The three of us headed to D.C. last weekend for my best friend's baby shower, which I co-hosted. When planning the trip, I said to J., "I guess we'll come in by train. It's too much of a hassle to drive so far with the Doodlebug" She said, "That's fine. But you know, it's not that much more to fly." Fly? Fly from Boston to D.C.? Um, why did that never cross my mind?

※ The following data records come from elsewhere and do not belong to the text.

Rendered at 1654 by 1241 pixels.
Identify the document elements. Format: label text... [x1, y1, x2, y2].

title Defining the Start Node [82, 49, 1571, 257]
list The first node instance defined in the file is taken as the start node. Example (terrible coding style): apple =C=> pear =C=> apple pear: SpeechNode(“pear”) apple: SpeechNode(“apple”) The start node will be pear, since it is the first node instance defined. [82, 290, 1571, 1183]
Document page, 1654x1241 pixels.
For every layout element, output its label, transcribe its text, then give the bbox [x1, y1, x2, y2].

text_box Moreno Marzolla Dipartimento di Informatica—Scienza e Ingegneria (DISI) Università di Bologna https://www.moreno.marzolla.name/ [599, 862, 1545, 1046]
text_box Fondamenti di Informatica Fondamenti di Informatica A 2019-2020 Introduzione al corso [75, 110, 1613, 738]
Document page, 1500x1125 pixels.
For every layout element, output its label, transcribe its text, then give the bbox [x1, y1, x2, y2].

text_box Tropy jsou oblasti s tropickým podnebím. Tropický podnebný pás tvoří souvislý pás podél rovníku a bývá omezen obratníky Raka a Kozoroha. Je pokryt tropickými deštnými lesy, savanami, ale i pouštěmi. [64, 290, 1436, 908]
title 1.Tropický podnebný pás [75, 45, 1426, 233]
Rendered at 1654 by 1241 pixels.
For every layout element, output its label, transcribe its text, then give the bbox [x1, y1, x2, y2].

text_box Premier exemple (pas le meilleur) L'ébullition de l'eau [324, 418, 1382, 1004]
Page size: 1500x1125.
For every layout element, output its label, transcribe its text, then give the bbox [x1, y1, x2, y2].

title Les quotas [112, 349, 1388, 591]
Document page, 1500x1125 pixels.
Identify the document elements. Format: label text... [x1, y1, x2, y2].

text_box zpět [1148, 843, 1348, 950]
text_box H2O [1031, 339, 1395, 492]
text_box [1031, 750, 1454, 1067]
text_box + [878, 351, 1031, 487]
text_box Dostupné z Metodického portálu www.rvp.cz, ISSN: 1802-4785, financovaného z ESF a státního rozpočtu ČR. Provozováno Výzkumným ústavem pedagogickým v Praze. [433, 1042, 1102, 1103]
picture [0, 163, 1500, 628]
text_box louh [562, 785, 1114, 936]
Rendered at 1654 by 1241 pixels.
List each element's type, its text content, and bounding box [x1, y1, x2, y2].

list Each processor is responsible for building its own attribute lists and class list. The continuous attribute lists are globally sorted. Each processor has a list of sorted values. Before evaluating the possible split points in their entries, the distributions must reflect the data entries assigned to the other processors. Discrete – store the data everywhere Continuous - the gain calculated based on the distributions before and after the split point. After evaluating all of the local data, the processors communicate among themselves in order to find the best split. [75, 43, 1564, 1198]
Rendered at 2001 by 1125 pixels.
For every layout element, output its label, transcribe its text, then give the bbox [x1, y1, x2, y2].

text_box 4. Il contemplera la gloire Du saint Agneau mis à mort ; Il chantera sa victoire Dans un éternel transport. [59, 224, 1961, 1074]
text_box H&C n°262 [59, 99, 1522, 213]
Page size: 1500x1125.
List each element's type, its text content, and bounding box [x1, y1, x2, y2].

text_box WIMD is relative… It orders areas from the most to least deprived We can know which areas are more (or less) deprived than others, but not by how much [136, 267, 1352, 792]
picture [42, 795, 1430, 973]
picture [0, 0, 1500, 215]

Other than the fact that I'm not crazy about those tiny commuter jets, it was a pleasant journey that took less than an hour and a half.
So I'll mention it again: the Doodlebug is the cutest baby ever. That's all!
During the weekend trip to D.C., I got a chance to hang out with Mike. Mike (or Michael, as he apparently now calls himself) and I met in 1987 in Sight and Sound: Video at NYU. [Completely random side note: I hate it when I'm convinced that I've blogged something before but then can't find it. I wonder, "Should I blog it and risk repeating myself? Or err on the side of just leaving some things unsaid." For now, we're going with unsaid.] Sight and Sound was one of the basic requirements for every upper-level course, and we all took the film semester with enthusiasm. If I recall correctly, video was less interesting. Most of us didn't have any desire to work in video (and really, I just wanted to sit behind a typewriter writing scripts--yes, a typewriter which was much cooler, more retro, more Dorothy Parker and Robert Benchley than the Brother Word Processor I owned at the time), but a requirement is a requirement. What I find frightening is I remember about five people from the class, which includes our teacher who, if I recall, mispronounced Wim Wenders name (she said it with a "w" sound, not a "v" sound, which just goes to prove that everyone does remember every stupid little thing you do). Yet Mike just sent me a list of our classmates, and it turns out, there were a lot of them! I'm amazed that he can remember all those people. Sure, once I read the list, I thought, "Oh, yeah! I remember him! Oh, yeah, he made that awful video." But there were some names on the list where all I can say is "huh?" I'm drawing a complete blank on these folks.
I had plenty to blog about--during the week, I'll usually say to Adam, "Remind me to blog about that," and if I'm really on top of things, I write it up as a draft--but for some reason it's all escaping me this week. I can't remember a single thing I wanted to say. Plus, I'm blogging at a precarious angle because there's a Doodlebug asleep on my side as I sit on the sofa (I know that's hard to picture but take it from me, this isn't a position conducive to blogging). So instead of thinking of something new to write, I'll tell you about 1973. Why 1973? Because when I asked Adam to pick a year, he picked 1974. Only I have no distinct memories of 1974, but I do have distinct memories of 1973, because that was the only year we lived in Miami Lakes, so 1973 it is. (By the way, totally random aside, for all of you who have given up on checking, Adam has finally updated his blog.)